#### SUPPLIED DATA:
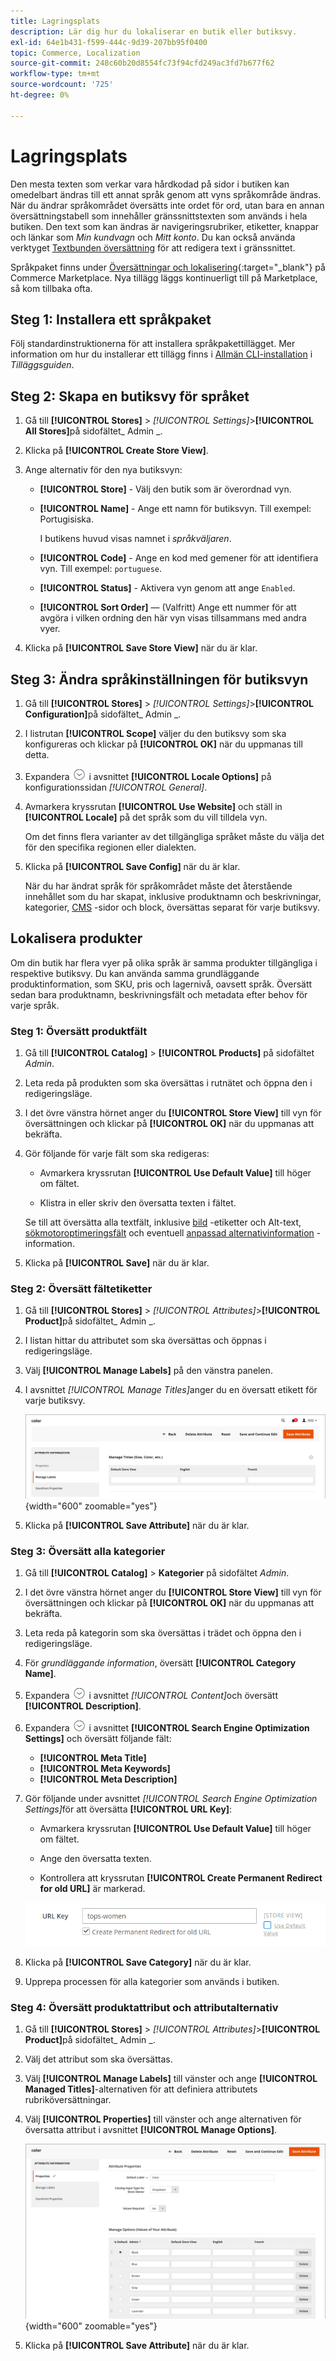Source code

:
 ```yaml
---
title: Lagringsplats
description: Lär dig hur du lokaliserar en butik eller butiksvy.
exl-id: 64e1b431-f599-444c-9d39-207bb95f0400
topic: Commerce, Localization
source-git-commit: 248c60b20d8554fc73f94cfd249ac3fd7b677f62
workflow-type: tm+mt
source-wordcount: '725'
ht-degree: 0%

---
```


# Lagringsplats

Den mesta texten som verkar vara hårdkodad på sidor i butiken kan omedelbart ändras till ett annat språk genom att vyns språkområde ändras. När du ändrar språkområdet översätts inte ordet för ord, utan bara en annan översättningstabell som innehåller gränssnittstexten som används i hela butiken. Den text som kan ändras är navigeringsrubriker, etiketter, knappar och länkar som _Min kundvagn_ och _Mitt konto_. Du kan också använda verktyget [Textbunden översättning](../configuration-reference/advanced/developer.md) för att redigera text i gränssnittet.

Språkpaket finns under [Översättningar och lokalisering][1]{:target="_blank"} på Commerce Marketplace. Nya tillägg läggs kontinuerligt till på Marketplace, så kom tillbaka ofta.

## Steg 1: Installera ett språkpaket

Följ standardinstruktionerna för att installera språkpakettillägget. Mer information om hur du installerar ett tillägg finns i [Allmän CLI-installation][2] i _Tilläggsguiden_.

## Steg 2: Skapa en butiksvy för språket

1. Gå till **[!UICONTROL Stores]** > _[!UICONTROL Settings]_>**[!UICONTROL All Stores]**&#x200B;på sidofältet_ Admin _.

1. Klicka på **[!UICONTROL Create Store View]**.

1. Ange alternativ för den nya butiksvyn:

   - **[!UICONTROL Store]** - Välj den butik som är överordnad vyn.

   - **[!UICONTROL Name]** - Ange ett namn för butiksvyn. Till exempel: Portugisiska.

     I butikens huvud visas namnet i _språkväljaren_.

   - **[!UICONTROL Code]** - Ange en kod med gemener för att identifiera vyn. Till exempel: `portuguese`.

   - **[!UICONTROL Status]** - Aktivera vyn genom att ange `Enabled`.

   - **[!UICONTROL Sort Order]** — (Valfritt) Ange ett nummer för att avgöra i vilken ordning den här vyn visas tillsammans med andra vyer.

1. Klicka på **[!UICONTROL Save Store View]** när du är klar.

## Steg 3: Ändra språkinställningen för butiksvyn

1. Gå till **[!UICONTROL Stores]** > _[!UICONTROL Settings]_>**[!UICONTROL Configuration]**&#x200B;på sidofältet_ Admin _.

1. I listrutan **[!UICONTROL Scope]** väljer du den butiksvy som ska konfigureras och klickar på **[!UICONTROL OK]** när du uppmanas till detta.

1. Expandera ![Expansionsväljaren](../assets/icon-display-expand.png) i avsnittet **[!UICONTROL Locale Options]** på konfigurationssidan *[!UICONTROL General]*.

1. Avmarkera kryssrutan **[!UICONTROL Use Website]** och ställ in **[!UICONTROL Locale]** på det språk som du vill tilldela vyn.

   Om det finns flera varianter av det tillgängliga språket måste du välja det för den specifika regionen eller dialekten.

1. Klicka på **[!UICONTROL Save Config]** när du är klar.

   När du har ändrat språk för språkområdet måste det återstående innehållet som du har skapat, inklusive produktnamn och beskrivningar, kategorier, [CMS](../content-design/page-translate.md) -sidor och block, översättas separat för varje butiksvy.

## Lokalisera produkter

Om din butik har flera vyer på olika språk är samma produkter tillgängliga i respektive butiksvy. Du kan använda samma grundläggande produktinformation, som SKU, pris och lagernivå, oavsett språk. Översätt sedan bara produktnamn, beskrivningsfält och metadata efter behov för varje språk.

### Steg 1: Översätt produktfält

1. Gå till **[!UICONTROL Catalog]** > **[!UICONTROL Products]** på sidofältet _Admin_.

1. Leta reda på produkten som ska översättas i rutnätet och öppna den i redigeringsläge.

1. I det övre vänstra hörnet anger du **[!UICONTROL Store View]** till vyn för översättningen och klickar på **[!UICONTROL OK]** när du uppmanas att bekräfta.

1. Gör följande för varje fält som ska redigeras:

   - Avmarkera kryssrutan **[!UICONTROL Use Default Value]** till höger om fältet.

   - Klistra in eller skriv den översatta texten i fältet.

   Se till att översätta alla textfält, inklusive [bild](../catalog/catalog-images-video.md) -etiketter och Alt-text, [sökmotoroptimeringsfält](../catalog/product-search-engine-optimization.md) och eventuell [anpassad alternativinformation](../catalog/settings-advanced-custom-options.md) -information.

1. Klicka på **[!UICONTROL Save]** när du är klar.

### Steg 2: Översätt fältetiketter

1. Gå till **[!UICONTROL Stores]** > _[!UICONTROL Attributes]_>**[!UICONTROL Product]**&#x200B;på sidofältet_ Admin _.

1. I listan hittar du attributet som ska översättas och öppnas i redigeringsläge.

1. Välj **[!UICONTROL Manage Labels]** på den vänstra panelen.

1. I avsnittet _[!UICONTROL Manage Titles]_&#x200B;anger du en översatt etikett för varje butiksvy.

   ![Ange översatta etiketter](./assets/product-attribute-labels-translate.png){width="600" zoomable="yes"}

1. Klicka på **[!UICONTROL Save Attribute]** när du är klar.

### Steg 3: Översätt alla kategorier

1. Gå till **[!UICONTROL Catalog]** > **Kategorier** på sidofältet _Admin_.

1. I det övre vänstra hörnet anger du **[!UICONTROL Store View]** till vyn för översättningen och klickar på **[!UICONTROL OK]** när du uppmanas att bekräfta.

1. Leta reda på kategorin som ska översättas i trädet och öppna den i redigeringsläge.

1. För _grundläggande information_, översätt **[!UICONTROL Category Name]**.

1. Expandera ![Expansionsväljaren](../assets/icon-display-expand.png) i avsnittet _[!UICONTROL Content]_&#x200B;och översätt **[!UICONTROL Description]**.

1. Expandera ![Expansionsväljaren](../assets/icon-display-expand.png) i avsnittet **[!UICONTROL Search Engine Optimization Settings]** och översätt följande fält:

   - **[!UICONTROL Meta Title]**
   - **[!UICONTROL Meta Keywords]**
   - **[!UICONTROL Meta Description]**

1. Gör följande under avsnittet _[!UICONTROL Search Engine Optimization Settings]_&#x200B;för att översätta **[!UICONTROL URL Key]**:

   - Avmarkera kryssrutan **[!UICONTROL Use Default Value]** till höger om fältet.

   - Ange den översatta texten.

   - Kontrollera att kryssrutan **[!UICONTROL Create Permanent Redirect for old URL]** är markerad.

   ![Översätt URL-nyckeln](./assets/category-translate-url-key.png)

1. Klicka på **[!UICONTROL Save Category]** när du är klar.

1. Upprepa processen för alla kategorier som används i butiken.

### Steg 4: Översätt produktattribut och attributalternativ

1. Gå till **[!UICONTROL Stores]** > _[!UICONTROL Attributes]_>**[!UICONTROL Product]**&#x200B;på sidofältet_ Admin _.

1. Välj det attribut som ska översättas.

1. Välj **[!UICONTROL Manage Labels]** till vänster och ange **[!UICONTROL Managed Titles]**-alternativen för att definiera attributets rubriköversättningar.

1. Välj **[!UICONTROL Properties]** till vänster och ange alternativen för översatta attribut i avsnittet **[!UICONTROL Manage Options]**.

   ![Hantera alternativ](./assets/manage-option-tab.png){width="600" zoomable="yes"}

1. Klicka på **[!UICONTROL Save Attribute]** när du är klar.


[1]: https://marketplace.magento.com/extensions/content-customizations/translations-localization.html
[2]: https://experienceleague.adobe.com/docs/commerce-operations/installation-guide/tutorials/extensions.html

#### WORK TASK:
Apart from the images, the entries above must be returned without alteration.

#### EXERCISE SOLUTION:
Source code

:
 ```yaml
---
title: Lagringsplats
description: Lär dig hur du lokaliserar en butik eller butiksvy.
exl-id: 64e1b431-f599-444c-9d39-207bb95f0400
topic: Commerce, Localization
source-git-commit: 248c60b20d8554fc73f94cfd249ac3fd7b677f62
workflow-type: tm+mt
source-wordcount: '725'
ht-degree: 0%

---
```


# Lagringsplats

Den mesta texten som verkar vara hårdkodad på sidor i butiken kan omedelbart ändras till ett annat språk genom att vyns språkområde ändras. När du ändrar språkområdet översätts inte ordet för ord, utan bara en annan översättningstabell som innehåller gränssnittstexten som används i hela butiken. Den text som kan ändras är navigeringsrubriker, etiketter, knappar och länkar som _Min kundvagn_ och _Mitt konto_. Du kan också använda verktyget [Textbunden översättning](../configuration-reference/advanced/developer.md) för att redigera text i gränssnittet.

Språkpaket finns under [Översättningar och lokalisering][1]{:target="_blank"} på Commerce Marketplace. Nya tillägg läggs kontinuerligt till på Marketplace, så kom tillbaka ofta.

## Steg 1: Installera ett språkpaket

Följ standardinstruktionerna för att installera språkpakettillägget. Mer information om hur du installerar ett tillägg finns i [Allmän CLI-installation][2] i _Tilläggsguiden_.

## Steg 2: Skapa en butiksvy för språket

1. Gå till **[!UICONTROL Stores]** > _[!UICONTROL Settings]_>**[!UICONTROL All Stores]**&#x200B;på sidofältet_ Admin _.

1. Klicka på **[!UICONTROL Create Store View]**.

1. Ange alternativ för den nya butiksvyn:

   - **[!UICONTROL Store]** - Välj den butik som är överordnad vyn.

   - **[!UICONTROL Name]** - Ange ett namn för butiksvyn. Till exempel: Portugisiska.

     I butikens huvud visas namnet i _språkväljaren_.

   - **[!UICONTROL Code]** - Ange en kod med gemener för att identifiera vyn. Till exempel: `portuguese`.

   - **[!UICONTROL Status]** - Aktivera vyn genom att ange `Enabled`.

   - **[!UICONTROL Sort Order]** — (Valfritt) Ange ett nummer för att avgöra i vilken ordning den här vyn visas tillsammans med andra vyer.

1. Klicka på **[!UICONTROL Save Store View]** när du är klar.

## Steg 3: Ändra språkinställningen för butiksvyn

1. Gå till **[!UICONTROL Stores]** > _[!UICONTROL Settings]_>**[!UICONTROL Configuration]**&#x200B;på sidofältet_ Admin _.

1. I listrutan **[!UICONTROL Scope]** väljer du den butiksvy som ska konfigureras och klickar på **[!UICONTROL OK]** när du uppmanas till detta.

1. Expandera ![Expansionsväljaren](../assets/icon-display-expand.png) i avsnittet **[!UICONTROL Locale Options]** på konfigurationssidan *[!UICONTROL General]*.

1. Avmarkera kryssrutan **[!UICONTROL Use Website]** och ställ in **[!UICONTROL Locale]** på det språk som du vill tilldela vyn.

   Om det finns flera varianter av det tillgängliga språket måste du välja det för den specifika regionen eller dialekten.

1. Klicka på **[!UICONTROL Save Config]** när du är klar.

   När du har ändrat språk för språkområdet måste det återstående innehållet som du har skapat, inklusive produktnamn och beskrivningar, kategorier, [CMS](../content-design/page-translate.md) -sidor och block, översättas separat för varje butiksvy.

## Lokalisera produkter

Om din butik har flera vyer på olika språk är samma produkter tillgängliga i respektive butiksvy. Du kan använda samma grundläggande produktinformation, som SKU, pris och lagernivå, oavsett språk. Översätt sedan bara produktnamn, beskrivningsfält och metadata efter behov för varje språk.

### Steg 1: Översätt produktfält

1. Gå till **[!UICONTROL Catalog]** > **[!UICONTROL Products]** på sidofältet _Admin_.

1. Leta reda på produkten som ska översättas i rutnätet och öppna den i redigeringsläge.

1. I det övre vänstra hörnet anger du **[!UICONTROL Store View]** till vyn för översättningen och klickar på **[!UICONTROL OK]** när du uppmanas att bekräfta.

1. Gör följande för varje fält som ska redigeras:

   - Avmarkera kryssrutan **[!UICONTROL Use Default Value]** till höger om fältet.

   - Klistra in eller skriv den översatta texten i fältet.

   Se till att översätta alla textfält, inklusive [bild](../catalog/catalog-images-video.md) -etiketter och Alt-text, [sökmotoroptimeringsfält](../catalog/product-search-engine-optimization.md) och eventuell [anpassad alternativinformation](../catalog/settings-advanced-custom-options.md) -information.

1. Klicka på **[!UICONTROL Save]** när du är klar.

### Steg 2: Översätt fältetiketter

1. Gå till **[!UICONTROL Stores]** > _[!UICONTROL Attributes]_>**[!UICONTROL Product]**&#x200B;på sidofältet_ Admin _.

1. I listan hittar du attributet som ska översättas och öppnas i redigeringsläge.

1. Välj **[!UICONTROL Manage Labels]** på den vänstra panelen.

1. I avsnittet _[!UICONTROL Manage Titles]_&#x200B;anger du en översatt etikett för varje butiksvy.

   ![Ange översatta etiketter](./assets/product-attribute-labels-translate.png){width="600" zoomable="yes"}

1. Klicka på **[!UICONTROL Save Attribute]** när du är klar.

### Steg 3: Översätt alla kategorier

1. Gå till **[!UICONTROL Catalog]** > **Kategorier** på sidofältet _Admin_.

1. I det övre vänstra hörnet anger du **[!UICONTROL Store View]** till vyn för översättningen och klickar på **[!UICONTROL OK]** när du uppmanas att bekräfta.

1. Leta reda på kategorin som ska översättas i trädet och öppna den i redigeringsläge.

1. För _grundläggande information_, översätt **[!UICONTROL Category Name]**.

1. Expandera ![Expansionsväljaren](../assets/icon-display-expand.png) i avsnittet _[!UICONTROL Content]_&#x200B;och översätt **[!UICONTROL Description]**.

1. Expandera ![Expansionsväljaren](../assets/icon-display-expand.png) i avsnittet **[!UICONTROL Search Engine Optimization Settings]** och översätt följande fält:

   - **[!UICONTROL Meta Title]**
   - **[!UICONTROL Meta Keywords]**
   - **[!UICONTROL Meta Description]**

1. Gör följande under avsnittet _[!UICONTROL Search Engine Optimization Settings]_&#x200B;för att översätta **[!UICONTROL URL Key]**:

   - Avmarkera kryssrutan **[!UICONTROL Use Default Value]** till höger om fältet.

   - Ange den översatta texten.

   - Kontrollera att kryssrutan **[!UICONTROL Create Permanent Redirect for old URL]** är markerad.

   ![Översätt URL-nyckeln](./assets/category-translate-url-key.png)

1. Klicka på **[!UICONTROL Save Category]** när du är klar.

1. Upprepa processen för alla kategorier som används i butiken.

### Steg 4: Översätt produktattribut och attributalternativ

1. Gå till **[!UICONTROL Stores]** > _[!UICONTROL Attributes]_>**[!UICONTROL Product]**&#x200B;på sidofältet_ Admin _.

1. Välj det attribut som ska översättas.

1. Välj **[!UICONTROL Manage Labels]** till vänster och ange **[!UICONTROL Managed Titles]**-alternativen för att definiera attributets rubriköversättningar.

1. Välj **[!UICONTROL Properties]** till vänster och ange alternativen för översatta attribut i avsnittet **[!UICONTROL Manage Options]**.

   ![Hantera alternativ](./assets/manage-option-tab.png){width="600" zoomable="yes"}

1. Klicka på **[!UICONTROL Save Attribute]** när du är klar.


[1]: https://marketplace.magento.com/extensions/content-customizations/translations-localization.html
[2]: https://experienceleague.adobe.com/docs/commerce-operations/installation-guide/tutorials/extensions.html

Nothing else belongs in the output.